> **WORK ORDER**:
Everything from the opening line of the listing below to the line that has "8: (97, 79, 1.30)", inclusive, should be returned exactly, except the pictures.
[EXTRACTED INFORMATION Boundary: Start]
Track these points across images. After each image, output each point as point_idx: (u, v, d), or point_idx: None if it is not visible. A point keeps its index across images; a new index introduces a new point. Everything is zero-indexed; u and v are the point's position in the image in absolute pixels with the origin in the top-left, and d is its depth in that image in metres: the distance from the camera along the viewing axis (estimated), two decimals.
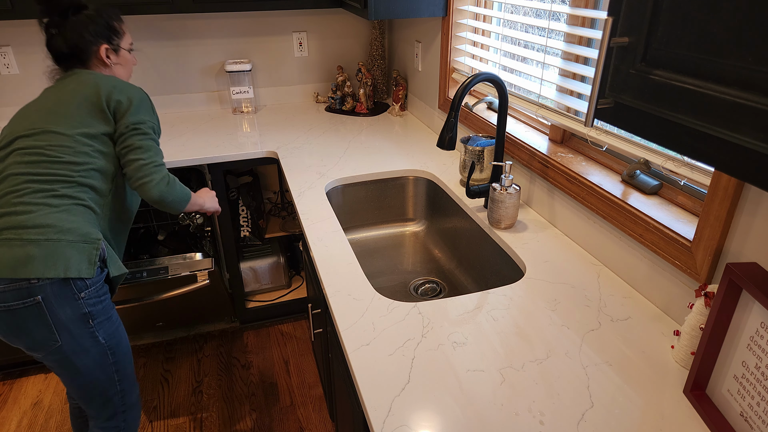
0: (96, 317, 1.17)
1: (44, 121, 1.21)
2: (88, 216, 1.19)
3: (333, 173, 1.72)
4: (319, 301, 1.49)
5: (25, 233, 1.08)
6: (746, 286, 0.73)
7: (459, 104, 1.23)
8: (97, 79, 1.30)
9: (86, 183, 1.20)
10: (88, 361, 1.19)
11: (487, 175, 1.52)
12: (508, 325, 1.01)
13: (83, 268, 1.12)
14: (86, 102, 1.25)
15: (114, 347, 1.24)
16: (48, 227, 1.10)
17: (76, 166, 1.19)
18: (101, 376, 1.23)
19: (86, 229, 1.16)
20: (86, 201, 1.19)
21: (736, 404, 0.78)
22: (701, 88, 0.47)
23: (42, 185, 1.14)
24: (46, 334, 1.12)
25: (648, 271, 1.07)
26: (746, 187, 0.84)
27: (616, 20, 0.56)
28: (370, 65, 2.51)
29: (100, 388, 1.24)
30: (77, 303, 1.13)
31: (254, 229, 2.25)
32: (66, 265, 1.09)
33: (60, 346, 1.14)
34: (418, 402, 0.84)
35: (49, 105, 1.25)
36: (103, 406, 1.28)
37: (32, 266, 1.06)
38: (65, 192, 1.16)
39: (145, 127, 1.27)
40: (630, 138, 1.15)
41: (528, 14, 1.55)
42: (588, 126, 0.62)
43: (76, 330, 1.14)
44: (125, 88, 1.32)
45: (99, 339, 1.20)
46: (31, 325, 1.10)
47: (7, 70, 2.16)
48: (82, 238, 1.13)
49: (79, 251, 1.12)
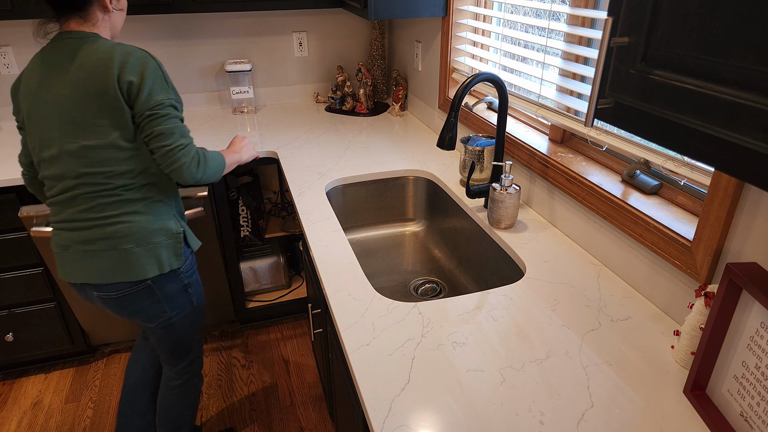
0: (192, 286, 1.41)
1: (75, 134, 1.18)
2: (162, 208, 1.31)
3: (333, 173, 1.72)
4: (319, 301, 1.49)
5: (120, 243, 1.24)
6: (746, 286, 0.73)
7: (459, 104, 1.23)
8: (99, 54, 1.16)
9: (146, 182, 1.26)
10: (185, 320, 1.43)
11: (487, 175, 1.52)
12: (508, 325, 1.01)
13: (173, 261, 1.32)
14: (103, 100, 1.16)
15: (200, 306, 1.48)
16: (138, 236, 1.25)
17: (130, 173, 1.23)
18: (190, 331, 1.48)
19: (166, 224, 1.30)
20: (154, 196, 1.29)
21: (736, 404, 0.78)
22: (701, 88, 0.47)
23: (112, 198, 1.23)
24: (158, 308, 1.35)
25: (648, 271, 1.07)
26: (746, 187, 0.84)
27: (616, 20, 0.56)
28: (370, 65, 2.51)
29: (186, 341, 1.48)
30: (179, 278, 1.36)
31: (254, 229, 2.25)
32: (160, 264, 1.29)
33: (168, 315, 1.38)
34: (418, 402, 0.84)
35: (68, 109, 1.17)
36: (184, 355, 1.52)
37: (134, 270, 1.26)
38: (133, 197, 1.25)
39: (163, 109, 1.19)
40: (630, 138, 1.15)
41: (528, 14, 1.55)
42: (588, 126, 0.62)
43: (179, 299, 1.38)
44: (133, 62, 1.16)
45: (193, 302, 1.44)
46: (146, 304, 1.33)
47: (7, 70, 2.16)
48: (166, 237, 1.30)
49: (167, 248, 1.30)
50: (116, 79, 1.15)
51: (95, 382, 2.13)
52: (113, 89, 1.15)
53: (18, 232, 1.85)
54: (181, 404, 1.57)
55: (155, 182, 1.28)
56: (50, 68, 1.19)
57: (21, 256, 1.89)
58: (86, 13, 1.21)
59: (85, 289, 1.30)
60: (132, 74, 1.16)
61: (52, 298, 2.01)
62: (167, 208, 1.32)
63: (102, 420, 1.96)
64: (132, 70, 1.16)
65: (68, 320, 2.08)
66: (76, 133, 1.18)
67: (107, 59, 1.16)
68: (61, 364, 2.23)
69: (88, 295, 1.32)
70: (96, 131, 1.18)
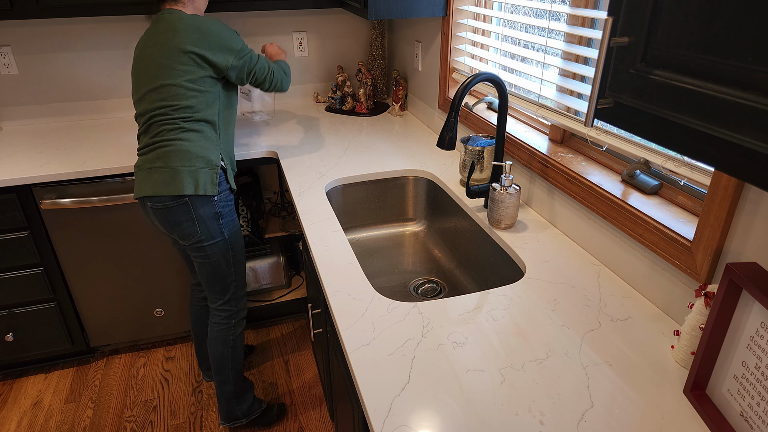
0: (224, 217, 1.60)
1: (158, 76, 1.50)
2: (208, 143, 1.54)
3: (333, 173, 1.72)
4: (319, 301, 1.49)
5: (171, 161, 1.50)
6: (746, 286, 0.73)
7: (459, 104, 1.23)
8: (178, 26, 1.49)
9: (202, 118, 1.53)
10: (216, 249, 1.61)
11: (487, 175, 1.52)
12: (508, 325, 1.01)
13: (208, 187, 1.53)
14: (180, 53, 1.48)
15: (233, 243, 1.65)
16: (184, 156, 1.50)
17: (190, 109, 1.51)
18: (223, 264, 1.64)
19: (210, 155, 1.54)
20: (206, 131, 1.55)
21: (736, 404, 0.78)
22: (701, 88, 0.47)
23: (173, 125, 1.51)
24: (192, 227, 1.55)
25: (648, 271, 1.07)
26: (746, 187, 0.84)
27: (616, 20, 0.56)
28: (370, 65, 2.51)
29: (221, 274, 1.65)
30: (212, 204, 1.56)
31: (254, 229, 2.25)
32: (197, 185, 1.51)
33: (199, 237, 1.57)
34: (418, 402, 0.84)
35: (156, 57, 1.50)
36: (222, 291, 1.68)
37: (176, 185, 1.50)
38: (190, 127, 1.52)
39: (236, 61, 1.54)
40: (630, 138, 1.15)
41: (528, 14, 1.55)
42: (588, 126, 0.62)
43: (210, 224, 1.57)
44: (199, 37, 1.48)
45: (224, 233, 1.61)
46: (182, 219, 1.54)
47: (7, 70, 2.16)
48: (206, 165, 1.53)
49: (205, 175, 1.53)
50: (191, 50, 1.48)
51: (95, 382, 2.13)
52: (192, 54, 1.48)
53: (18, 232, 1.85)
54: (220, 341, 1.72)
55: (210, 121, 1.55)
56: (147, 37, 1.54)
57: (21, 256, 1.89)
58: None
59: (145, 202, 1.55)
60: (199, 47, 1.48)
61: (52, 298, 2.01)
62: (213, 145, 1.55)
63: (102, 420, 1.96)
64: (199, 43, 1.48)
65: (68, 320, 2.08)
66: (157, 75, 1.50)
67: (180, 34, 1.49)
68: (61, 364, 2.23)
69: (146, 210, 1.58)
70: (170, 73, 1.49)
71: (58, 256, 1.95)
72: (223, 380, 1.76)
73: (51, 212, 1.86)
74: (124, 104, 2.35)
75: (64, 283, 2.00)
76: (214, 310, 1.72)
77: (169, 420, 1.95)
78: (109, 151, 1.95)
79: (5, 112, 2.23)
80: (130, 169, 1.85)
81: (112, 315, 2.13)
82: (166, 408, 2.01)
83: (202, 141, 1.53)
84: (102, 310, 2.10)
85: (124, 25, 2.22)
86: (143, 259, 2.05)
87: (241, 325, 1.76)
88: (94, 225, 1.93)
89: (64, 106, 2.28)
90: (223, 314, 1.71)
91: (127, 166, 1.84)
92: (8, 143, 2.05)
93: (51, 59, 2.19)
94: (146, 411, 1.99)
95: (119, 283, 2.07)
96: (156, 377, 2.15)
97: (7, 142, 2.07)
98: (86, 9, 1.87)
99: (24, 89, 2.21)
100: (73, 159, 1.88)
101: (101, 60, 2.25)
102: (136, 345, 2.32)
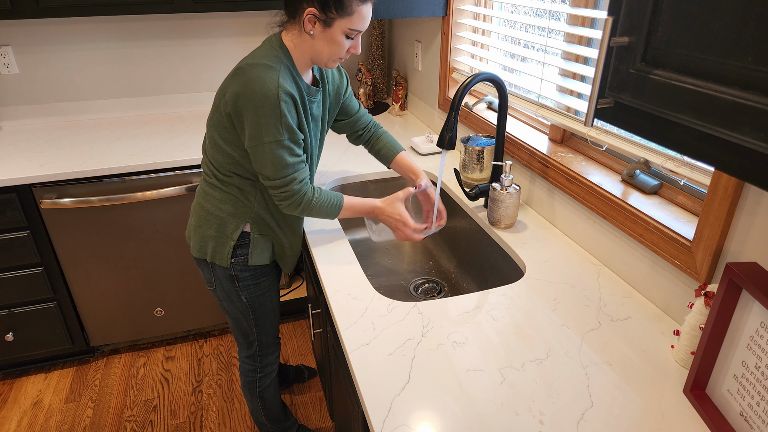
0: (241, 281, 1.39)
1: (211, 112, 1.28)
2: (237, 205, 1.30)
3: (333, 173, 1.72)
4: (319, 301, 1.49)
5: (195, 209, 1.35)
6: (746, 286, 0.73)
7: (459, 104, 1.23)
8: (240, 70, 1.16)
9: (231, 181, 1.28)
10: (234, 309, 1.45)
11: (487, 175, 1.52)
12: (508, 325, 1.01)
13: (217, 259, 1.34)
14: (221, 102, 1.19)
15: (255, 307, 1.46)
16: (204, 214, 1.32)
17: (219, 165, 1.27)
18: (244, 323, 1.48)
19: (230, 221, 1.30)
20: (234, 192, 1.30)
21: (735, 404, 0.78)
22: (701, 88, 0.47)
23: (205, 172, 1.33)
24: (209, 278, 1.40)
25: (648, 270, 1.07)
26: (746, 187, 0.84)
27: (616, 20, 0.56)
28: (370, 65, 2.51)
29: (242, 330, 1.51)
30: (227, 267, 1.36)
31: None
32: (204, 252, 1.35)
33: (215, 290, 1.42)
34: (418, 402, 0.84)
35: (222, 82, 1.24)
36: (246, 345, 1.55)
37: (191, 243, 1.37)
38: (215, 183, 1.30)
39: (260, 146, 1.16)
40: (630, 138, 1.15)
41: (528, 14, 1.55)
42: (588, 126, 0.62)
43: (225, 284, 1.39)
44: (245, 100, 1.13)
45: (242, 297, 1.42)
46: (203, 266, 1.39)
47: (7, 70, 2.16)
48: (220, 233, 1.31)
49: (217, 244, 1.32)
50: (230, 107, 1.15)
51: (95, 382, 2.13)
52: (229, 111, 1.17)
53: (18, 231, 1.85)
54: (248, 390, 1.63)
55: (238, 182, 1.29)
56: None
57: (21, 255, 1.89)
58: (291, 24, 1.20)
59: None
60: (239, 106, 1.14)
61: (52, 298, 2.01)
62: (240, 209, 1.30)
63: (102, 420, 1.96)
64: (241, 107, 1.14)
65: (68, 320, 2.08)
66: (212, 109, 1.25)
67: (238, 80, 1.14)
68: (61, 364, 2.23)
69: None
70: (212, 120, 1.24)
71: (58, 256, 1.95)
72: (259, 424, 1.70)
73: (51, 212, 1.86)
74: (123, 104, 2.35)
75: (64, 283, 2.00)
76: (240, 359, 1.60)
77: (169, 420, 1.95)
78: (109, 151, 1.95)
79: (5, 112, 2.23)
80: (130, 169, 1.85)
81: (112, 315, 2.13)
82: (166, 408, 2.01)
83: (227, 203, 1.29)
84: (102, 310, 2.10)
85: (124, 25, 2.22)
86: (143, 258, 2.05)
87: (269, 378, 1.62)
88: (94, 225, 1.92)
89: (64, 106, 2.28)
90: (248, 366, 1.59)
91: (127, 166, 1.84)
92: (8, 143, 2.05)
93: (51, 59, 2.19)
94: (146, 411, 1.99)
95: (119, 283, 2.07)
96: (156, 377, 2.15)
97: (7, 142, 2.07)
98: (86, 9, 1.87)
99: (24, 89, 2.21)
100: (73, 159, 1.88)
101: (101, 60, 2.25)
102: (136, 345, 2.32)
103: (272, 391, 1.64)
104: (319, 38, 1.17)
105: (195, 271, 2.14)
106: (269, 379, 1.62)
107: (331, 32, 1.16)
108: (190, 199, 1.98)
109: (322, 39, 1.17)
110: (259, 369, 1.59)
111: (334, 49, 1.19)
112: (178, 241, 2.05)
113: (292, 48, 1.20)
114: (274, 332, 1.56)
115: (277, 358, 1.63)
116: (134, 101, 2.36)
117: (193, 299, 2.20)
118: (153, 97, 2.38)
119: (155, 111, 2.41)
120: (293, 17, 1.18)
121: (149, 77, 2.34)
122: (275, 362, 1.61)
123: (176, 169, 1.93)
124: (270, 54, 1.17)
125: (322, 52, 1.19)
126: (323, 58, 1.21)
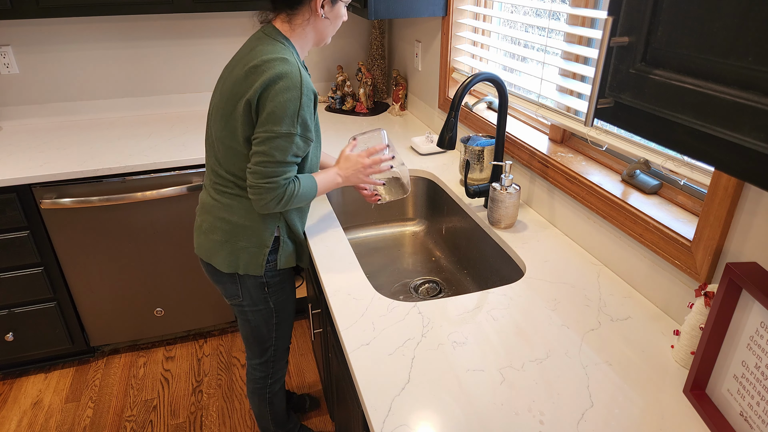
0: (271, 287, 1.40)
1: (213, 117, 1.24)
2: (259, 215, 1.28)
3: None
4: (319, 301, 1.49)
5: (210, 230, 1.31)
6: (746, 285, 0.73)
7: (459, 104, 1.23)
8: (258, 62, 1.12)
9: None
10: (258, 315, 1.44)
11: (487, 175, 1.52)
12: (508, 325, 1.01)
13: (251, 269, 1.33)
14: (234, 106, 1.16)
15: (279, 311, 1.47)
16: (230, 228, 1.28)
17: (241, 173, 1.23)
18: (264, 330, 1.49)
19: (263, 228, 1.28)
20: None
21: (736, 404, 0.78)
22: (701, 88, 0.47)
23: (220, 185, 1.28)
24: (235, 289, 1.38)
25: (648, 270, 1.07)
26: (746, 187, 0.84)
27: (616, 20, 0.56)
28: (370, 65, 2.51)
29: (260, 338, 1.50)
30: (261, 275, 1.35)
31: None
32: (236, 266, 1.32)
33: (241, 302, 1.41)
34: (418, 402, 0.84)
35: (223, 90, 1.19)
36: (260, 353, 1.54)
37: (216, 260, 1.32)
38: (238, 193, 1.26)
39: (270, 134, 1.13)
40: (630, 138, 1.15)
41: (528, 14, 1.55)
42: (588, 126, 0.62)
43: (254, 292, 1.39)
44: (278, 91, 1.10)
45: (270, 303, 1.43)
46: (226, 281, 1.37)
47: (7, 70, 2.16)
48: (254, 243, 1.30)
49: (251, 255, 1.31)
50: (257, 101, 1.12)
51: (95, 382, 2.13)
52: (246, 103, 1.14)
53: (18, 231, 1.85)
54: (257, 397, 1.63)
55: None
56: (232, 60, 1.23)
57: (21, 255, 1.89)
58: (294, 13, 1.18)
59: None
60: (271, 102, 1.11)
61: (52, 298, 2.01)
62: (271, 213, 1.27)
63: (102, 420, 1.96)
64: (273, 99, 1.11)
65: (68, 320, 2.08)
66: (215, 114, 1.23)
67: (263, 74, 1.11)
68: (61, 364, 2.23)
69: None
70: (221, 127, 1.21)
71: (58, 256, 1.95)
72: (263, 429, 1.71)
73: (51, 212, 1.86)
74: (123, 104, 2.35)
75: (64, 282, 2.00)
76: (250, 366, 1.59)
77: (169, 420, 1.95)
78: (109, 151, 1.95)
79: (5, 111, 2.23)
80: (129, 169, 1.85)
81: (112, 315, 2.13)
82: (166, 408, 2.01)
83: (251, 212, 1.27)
[EXTRACTED INFORMATION Boundary: End]
> **YOUR RESPONSE**:
Track these points across images. After each image, output each point as point_idx: (u, v, d), or point_idx: None if it is not visible. A point keeps its index across images; a new index introduces a new point. Everything is zero-indexed; u and v are the point's position in the image in absolute pixels with the origin in the top-left, and d is its depth in that image in metres: the distance from the camera along the viewing axis (estimated), two decimals.
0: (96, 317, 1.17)
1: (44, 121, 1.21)
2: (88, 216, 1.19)
3: (333, 173, 1.72)
4: (319, 301, 1.49)
5: (25, 233, 1.08)
6: (746, 286, 0.73)
7: (459, 104, 1.23)
8: (97, 79, 1.30)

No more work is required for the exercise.